→ **EXERCISE DIRECTIONS**
Check every line of the entries for the string "Schemes" and return the ones that contain it.
───── RAW DATA
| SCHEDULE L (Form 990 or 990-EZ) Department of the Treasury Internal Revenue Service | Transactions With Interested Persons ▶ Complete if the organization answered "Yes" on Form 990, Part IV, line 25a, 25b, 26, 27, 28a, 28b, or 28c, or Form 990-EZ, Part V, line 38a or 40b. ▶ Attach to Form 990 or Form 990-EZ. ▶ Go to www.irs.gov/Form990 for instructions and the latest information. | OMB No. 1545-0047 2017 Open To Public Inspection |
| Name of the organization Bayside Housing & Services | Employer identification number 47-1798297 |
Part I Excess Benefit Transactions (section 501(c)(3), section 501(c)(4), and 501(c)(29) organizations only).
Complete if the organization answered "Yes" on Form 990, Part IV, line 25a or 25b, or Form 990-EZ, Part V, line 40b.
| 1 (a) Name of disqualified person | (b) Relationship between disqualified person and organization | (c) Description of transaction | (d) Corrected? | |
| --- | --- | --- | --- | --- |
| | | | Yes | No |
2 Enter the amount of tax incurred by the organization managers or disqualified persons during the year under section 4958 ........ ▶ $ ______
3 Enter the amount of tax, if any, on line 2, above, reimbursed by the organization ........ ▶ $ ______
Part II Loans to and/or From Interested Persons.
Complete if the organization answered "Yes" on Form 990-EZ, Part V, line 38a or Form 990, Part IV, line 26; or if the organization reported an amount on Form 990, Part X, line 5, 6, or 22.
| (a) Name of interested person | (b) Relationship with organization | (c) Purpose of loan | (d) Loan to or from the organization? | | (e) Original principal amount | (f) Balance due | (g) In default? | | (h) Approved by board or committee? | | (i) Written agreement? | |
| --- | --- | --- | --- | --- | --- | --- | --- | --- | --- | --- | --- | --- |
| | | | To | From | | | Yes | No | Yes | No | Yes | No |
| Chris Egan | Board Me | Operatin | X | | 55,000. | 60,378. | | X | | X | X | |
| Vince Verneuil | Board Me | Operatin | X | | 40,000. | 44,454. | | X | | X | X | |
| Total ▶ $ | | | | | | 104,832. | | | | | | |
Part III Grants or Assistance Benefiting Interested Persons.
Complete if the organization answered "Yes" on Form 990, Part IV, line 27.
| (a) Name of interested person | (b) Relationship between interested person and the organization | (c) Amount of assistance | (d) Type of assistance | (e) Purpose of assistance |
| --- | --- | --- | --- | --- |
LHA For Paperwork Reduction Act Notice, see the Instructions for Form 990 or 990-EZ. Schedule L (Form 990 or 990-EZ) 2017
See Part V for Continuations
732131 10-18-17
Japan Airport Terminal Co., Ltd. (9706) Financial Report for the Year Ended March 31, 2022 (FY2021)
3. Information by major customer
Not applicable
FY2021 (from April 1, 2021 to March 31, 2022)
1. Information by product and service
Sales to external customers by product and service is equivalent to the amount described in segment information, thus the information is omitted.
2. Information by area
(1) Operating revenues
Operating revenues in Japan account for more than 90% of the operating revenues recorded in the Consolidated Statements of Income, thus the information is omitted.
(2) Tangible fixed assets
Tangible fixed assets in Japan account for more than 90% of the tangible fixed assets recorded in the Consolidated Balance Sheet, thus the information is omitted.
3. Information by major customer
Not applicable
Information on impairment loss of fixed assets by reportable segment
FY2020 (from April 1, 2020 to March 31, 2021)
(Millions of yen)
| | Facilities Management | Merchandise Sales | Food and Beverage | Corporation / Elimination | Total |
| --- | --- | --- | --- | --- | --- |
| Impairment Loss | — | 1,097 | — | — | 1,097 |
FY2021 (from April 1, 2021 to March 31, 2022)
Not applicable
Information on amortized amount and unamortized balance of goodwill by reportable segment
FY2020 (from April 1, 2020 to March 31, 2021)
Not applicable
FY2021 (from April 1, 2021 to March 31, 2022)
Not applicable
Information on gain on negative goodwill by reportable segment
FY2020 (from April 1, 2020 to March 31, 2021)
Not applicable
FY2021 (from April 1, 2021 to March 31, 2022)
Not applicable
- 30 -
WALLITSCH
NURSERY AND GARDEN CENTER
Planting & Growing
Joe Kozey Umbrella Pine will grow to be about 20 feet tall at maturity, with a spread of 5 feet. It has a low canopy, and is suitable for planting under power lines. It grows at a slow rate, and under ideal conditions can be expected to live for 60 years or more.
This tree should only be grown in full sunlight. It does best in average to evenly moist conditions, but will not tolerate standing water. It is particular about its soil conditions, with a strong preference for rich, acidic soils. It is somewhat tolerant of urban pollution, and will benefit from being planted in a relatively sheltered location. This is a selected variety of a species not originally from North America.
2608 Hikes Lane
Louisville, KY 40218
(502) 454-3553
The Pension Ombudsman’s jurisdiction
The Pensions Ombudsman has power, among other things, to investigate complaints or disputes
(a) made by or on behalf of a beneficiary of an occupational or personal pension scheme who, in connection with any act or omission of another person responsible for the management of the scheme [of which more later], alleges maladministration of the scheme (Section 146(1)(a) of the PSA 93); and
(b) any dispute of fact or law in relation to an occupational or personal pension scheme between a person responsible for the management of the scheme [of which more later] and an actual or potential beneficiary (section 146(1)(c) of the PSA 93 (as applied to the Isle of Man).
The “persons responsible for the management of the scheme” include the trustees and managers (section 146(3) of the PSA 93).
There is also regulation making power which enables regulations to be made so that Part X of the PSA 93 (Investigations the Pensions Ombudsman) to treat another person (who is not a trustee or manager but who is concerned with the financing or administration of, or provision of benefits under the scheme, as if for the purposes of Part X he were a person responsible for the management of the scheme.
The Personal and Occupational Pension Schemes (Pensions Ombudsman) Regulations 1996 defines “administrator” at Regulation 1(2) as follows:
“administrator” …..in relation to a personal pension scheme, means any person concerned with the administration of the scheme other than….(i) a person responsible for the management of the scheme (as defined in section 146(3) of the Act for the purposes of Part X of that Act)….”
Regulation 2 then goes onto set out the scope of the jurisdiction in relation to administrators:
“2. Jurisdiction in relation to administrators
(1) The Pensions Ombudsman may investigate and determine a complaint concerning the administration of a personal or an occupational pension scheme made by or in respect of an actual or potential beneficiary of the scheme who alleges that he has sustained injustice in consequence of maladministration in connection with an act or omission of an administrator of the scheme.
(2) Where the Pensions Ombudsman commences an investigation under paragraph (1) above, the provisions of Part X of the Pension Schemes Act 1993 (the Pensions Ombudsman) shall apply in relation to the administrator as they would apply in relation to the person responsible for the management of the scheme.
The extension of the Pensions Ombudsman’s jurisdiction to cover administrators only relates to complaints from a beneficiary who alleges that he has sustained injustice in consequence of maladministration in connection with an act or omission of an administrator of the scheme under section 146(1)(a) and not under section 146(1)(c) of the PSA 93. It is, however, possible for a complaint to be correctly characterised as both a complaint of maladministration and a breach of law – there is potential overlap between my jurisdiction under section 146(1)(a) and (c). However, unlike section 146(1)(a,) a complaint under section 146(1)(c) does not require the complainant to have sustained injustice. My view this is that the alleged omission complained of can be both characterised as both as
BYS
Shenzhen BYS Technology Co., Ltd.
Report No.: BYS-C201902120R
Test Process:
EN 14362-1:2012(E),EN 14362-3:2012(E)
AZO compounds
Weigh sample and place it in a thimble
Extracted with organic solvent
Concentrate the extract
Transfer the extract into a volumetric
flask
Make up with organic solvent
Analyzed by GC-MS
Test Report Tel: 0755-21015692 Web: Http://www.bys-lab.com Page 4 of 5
──────────
→ **REPLY**
The Personal and Occupational Pension Schemes (Pensions Ombudsman) Regulations 1996 defines “administrator” at Regulation 1(2) as follows:
(2) Where the Pensions Ombudsman commences an investigation under paragraph (1) above, the provisions of Part X of the Pension Schemes Act 1993 (the Pensions Ombudsman) shall apply in relation to the administrator as they would apply in relation to the person responsible for the management of the scheme.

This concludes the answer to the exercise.